### Assigned task
Using only the entries below, copy exactly the lines that begin at the one with "FIGURE 1 | Tail" and end at the one with "Table 3. Mean", both included. Drop the pictures.

### Records shown
- Opening Delimiter -

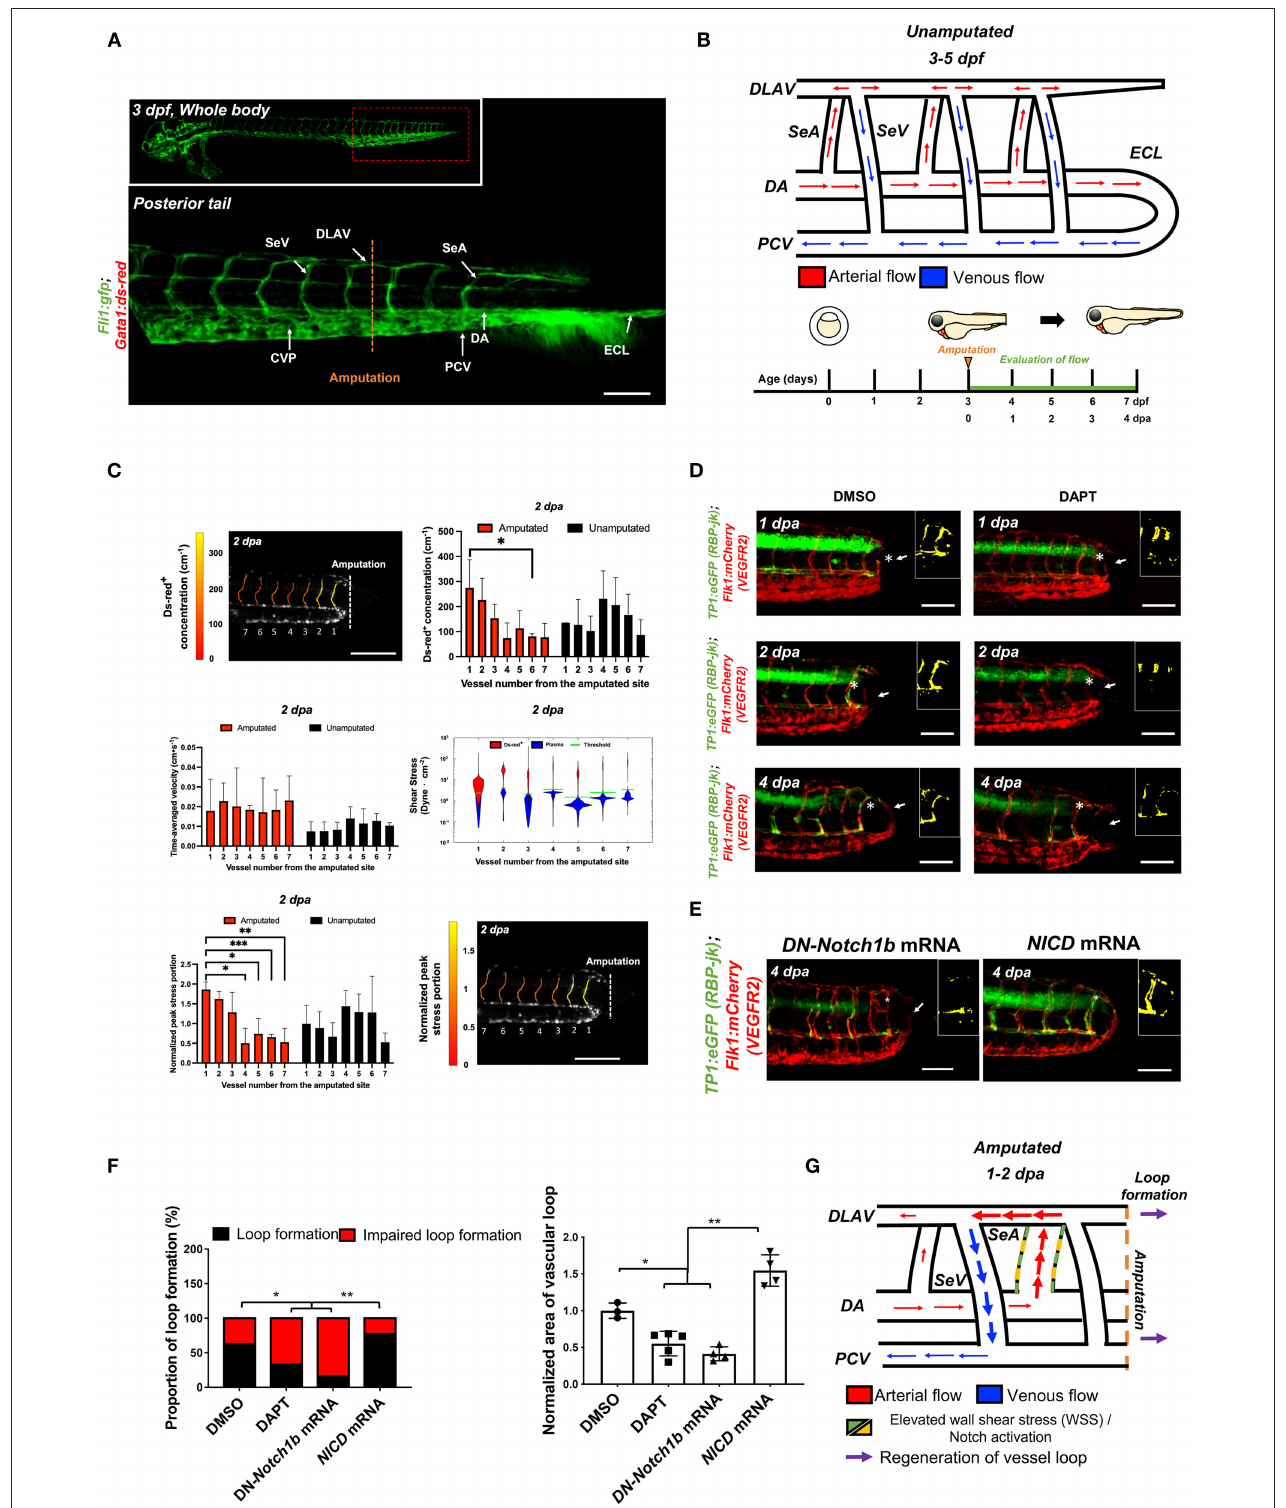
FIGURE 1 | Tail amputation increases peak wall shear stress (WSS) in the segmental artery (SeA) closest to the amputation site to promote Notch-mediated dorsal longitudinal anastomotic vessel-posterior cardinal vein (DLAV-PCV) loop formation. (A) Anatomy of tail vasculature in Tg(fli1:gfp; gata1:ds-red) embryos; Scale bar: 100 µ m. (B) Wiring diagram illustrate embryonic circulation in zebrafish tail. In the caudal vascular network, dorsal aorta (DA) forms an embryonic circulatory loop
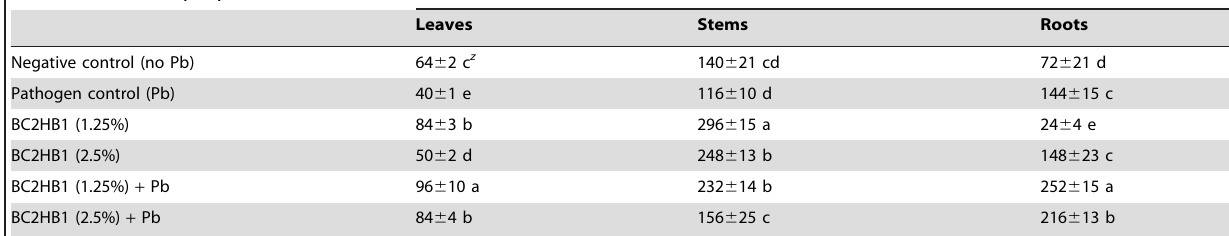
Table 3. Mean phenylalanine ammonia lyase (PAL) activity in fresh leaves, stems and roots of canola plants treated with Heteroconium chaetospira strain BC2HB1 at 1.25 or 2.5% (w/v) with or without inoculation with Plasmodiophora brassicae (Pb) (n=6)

- Closing Delimiter -
- Opening Delimiter -

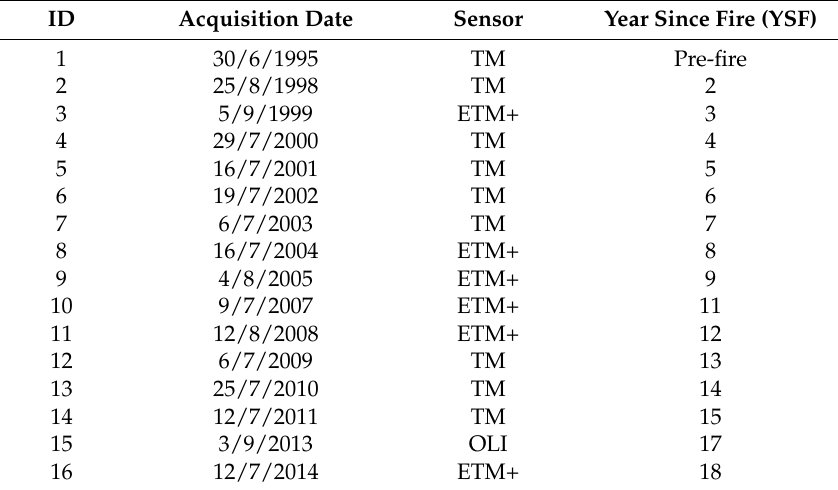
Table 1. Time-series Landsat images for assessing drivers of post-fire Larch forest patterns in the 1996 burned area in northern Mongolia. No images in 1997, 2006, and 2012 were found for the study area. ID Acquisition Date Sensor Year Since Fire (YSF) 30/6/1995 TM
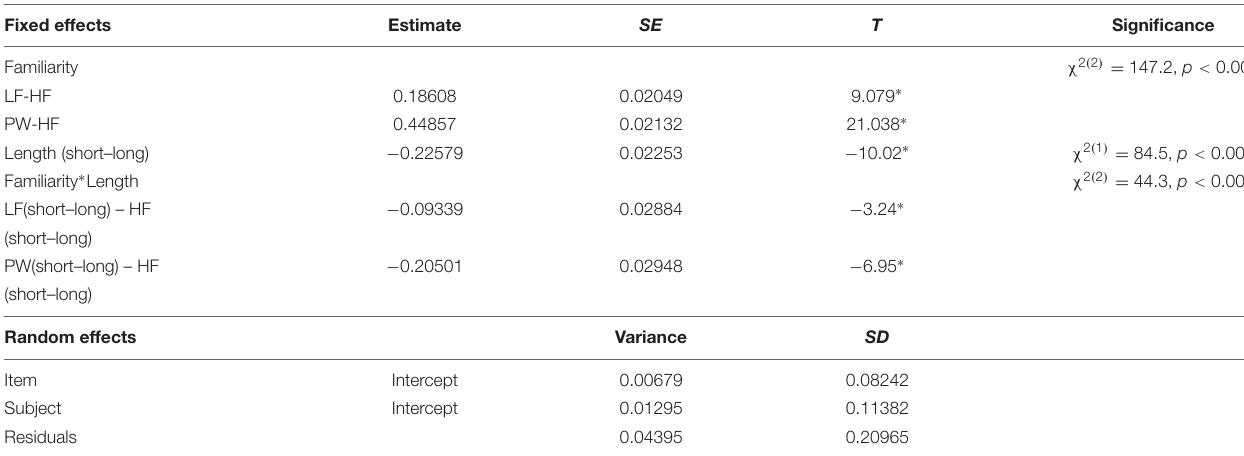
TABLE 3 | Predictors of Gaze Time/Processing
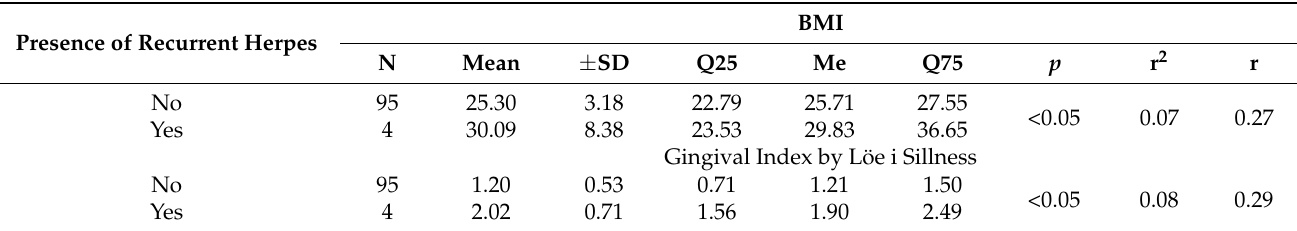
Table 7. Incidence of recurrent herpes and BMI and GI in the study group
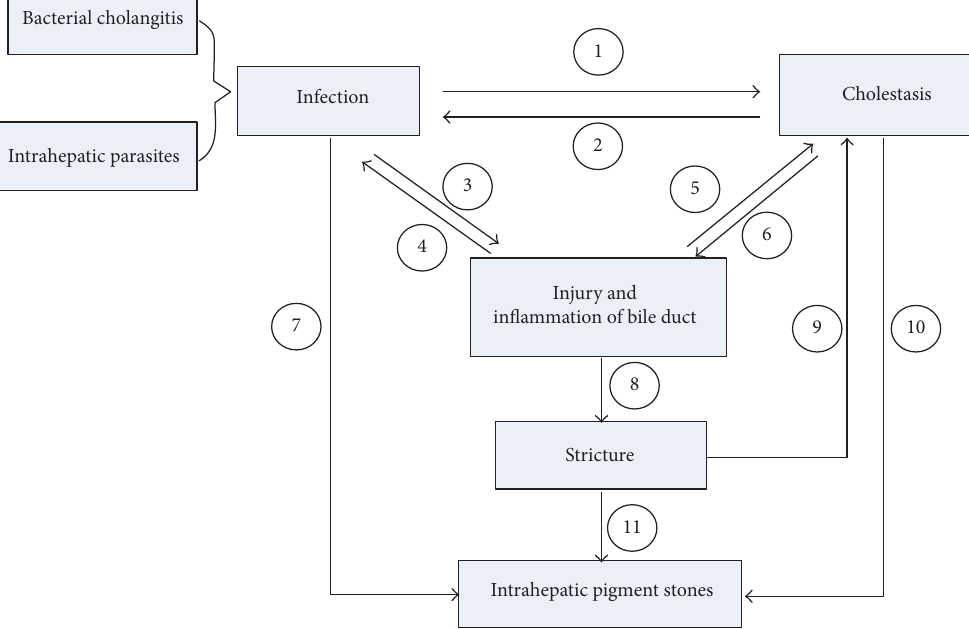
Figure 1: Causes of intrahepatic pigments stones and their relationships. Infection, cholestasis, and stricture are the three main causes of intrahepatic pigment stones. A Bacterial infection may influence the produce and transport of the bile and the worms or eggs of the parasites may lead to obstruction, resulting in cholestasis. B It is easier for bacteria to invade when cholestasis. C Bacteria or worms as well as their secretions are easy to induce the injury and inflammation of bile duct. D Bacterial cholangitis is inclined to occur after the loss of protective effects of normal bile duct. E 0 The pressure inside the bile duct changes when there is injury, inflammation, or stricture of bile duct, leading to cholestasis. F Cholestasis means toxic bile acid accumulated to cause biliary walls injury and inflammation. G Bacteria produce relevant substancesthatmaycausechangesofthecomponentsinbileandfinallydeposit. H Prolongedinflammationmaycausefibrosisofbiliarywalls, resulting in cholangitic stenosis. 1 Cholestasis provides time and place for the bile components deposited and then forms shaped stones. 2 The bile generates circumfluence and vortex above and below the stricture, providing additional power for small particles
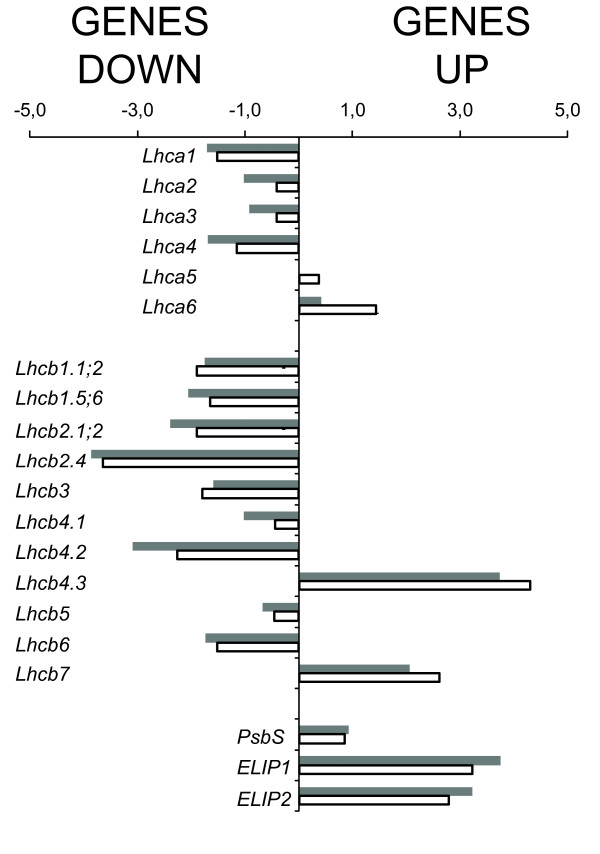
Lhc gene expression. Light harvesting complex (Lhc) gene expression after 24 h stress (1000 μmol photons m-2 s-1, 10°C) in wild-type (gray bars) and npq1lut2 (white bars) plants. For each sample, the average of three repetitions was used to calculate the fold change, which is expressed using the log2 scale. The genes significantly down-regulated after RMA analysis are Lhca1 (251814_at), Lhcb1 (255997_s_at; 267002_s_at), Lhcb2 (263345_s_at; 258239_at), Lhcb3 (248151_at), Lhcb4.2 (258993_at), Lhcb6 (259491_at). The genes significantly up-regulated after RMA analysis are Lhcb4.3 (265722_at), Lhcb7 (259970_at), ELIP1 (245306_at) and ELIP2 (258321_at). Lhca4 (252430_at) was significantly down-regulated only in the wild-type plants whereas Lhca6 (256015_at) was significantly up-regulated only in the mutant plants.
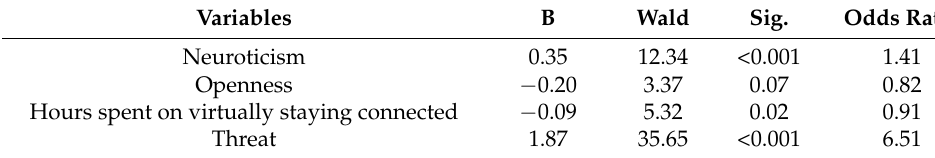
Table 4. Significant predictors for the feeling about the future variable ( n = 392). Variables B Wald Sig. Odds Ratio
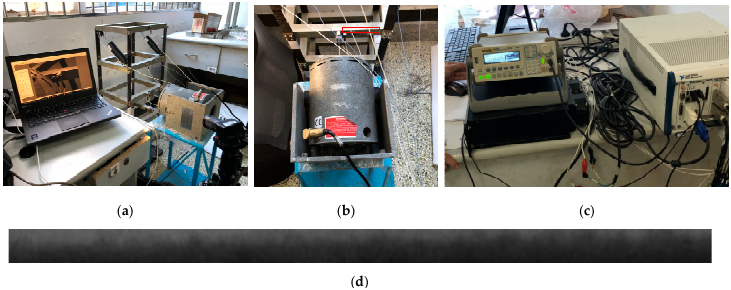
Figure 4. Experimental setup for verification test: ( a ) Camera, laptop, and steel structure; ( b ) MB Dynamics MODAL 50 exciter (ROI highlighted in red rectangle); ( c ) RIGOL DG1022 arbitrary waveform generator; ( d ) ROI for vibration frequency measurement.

- Closing Delimiter -
- Opening Delimiter -

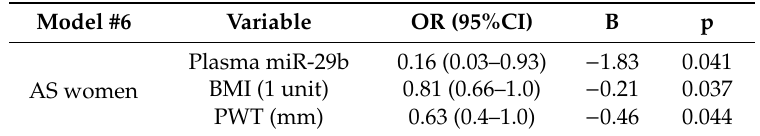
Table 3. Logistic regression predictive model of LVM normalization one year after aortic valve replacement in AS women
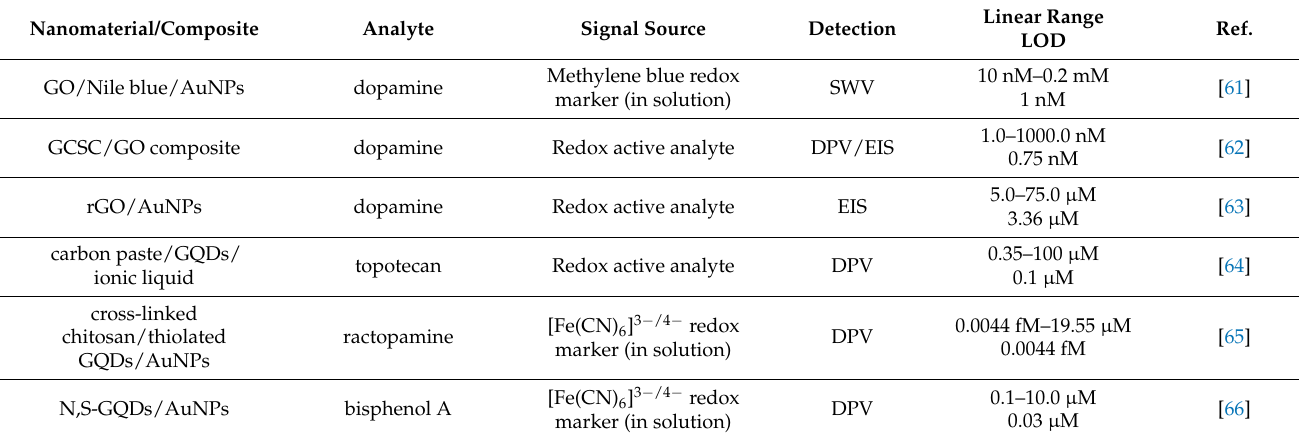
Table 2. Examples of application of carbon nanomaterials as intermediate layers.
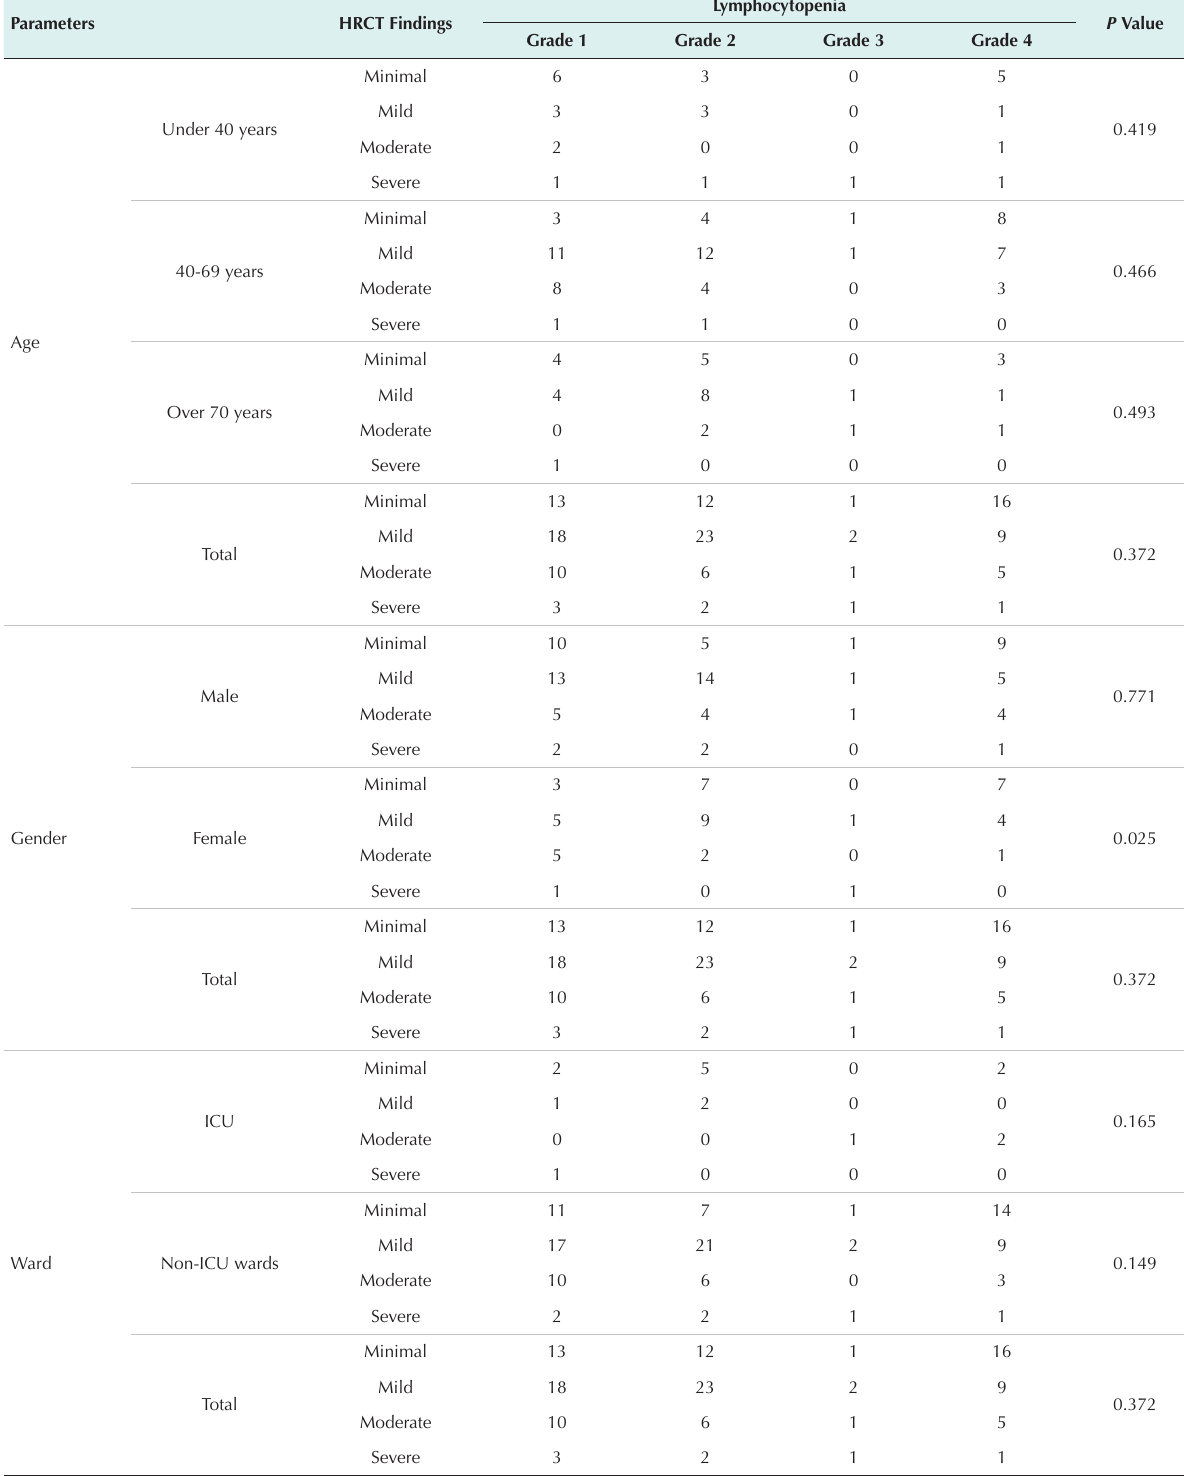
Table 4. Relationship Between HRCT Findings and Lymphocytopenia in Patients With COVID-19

- Closing Delimiter -

### Solution to this task
FIGURE 1 | Tail amputation increases peak wall shear stress (WSS) in the segmental artery (SeA) closest to the amputation site to promote Notch-mediated dorsal longitudinal anastomotic vessel-posterior cardinal vein (DLAV-PCV) loop formation. (A) Anatomy of tail vasculature in Tg(fli1:gfp; gata1:ds-red) embryos; Scale bar: 100 µ m. (B) Wiring diagram illustrate embryonic circulation in zebrafish tail. In the caudal vascular network, dorsal aorta (DA) forms an embryonic circulatory loop
Table 3. Mean phenylalanine ammonia lyase (PAL) activity in fresh leaves, stems and roots of canola plants treated with Heteroconium chaetospira strain BC2HB1 at 1.25 or 2.5% (w/v) with or without inoculation with Plasmodiophora brassicae (Pb) (n=6)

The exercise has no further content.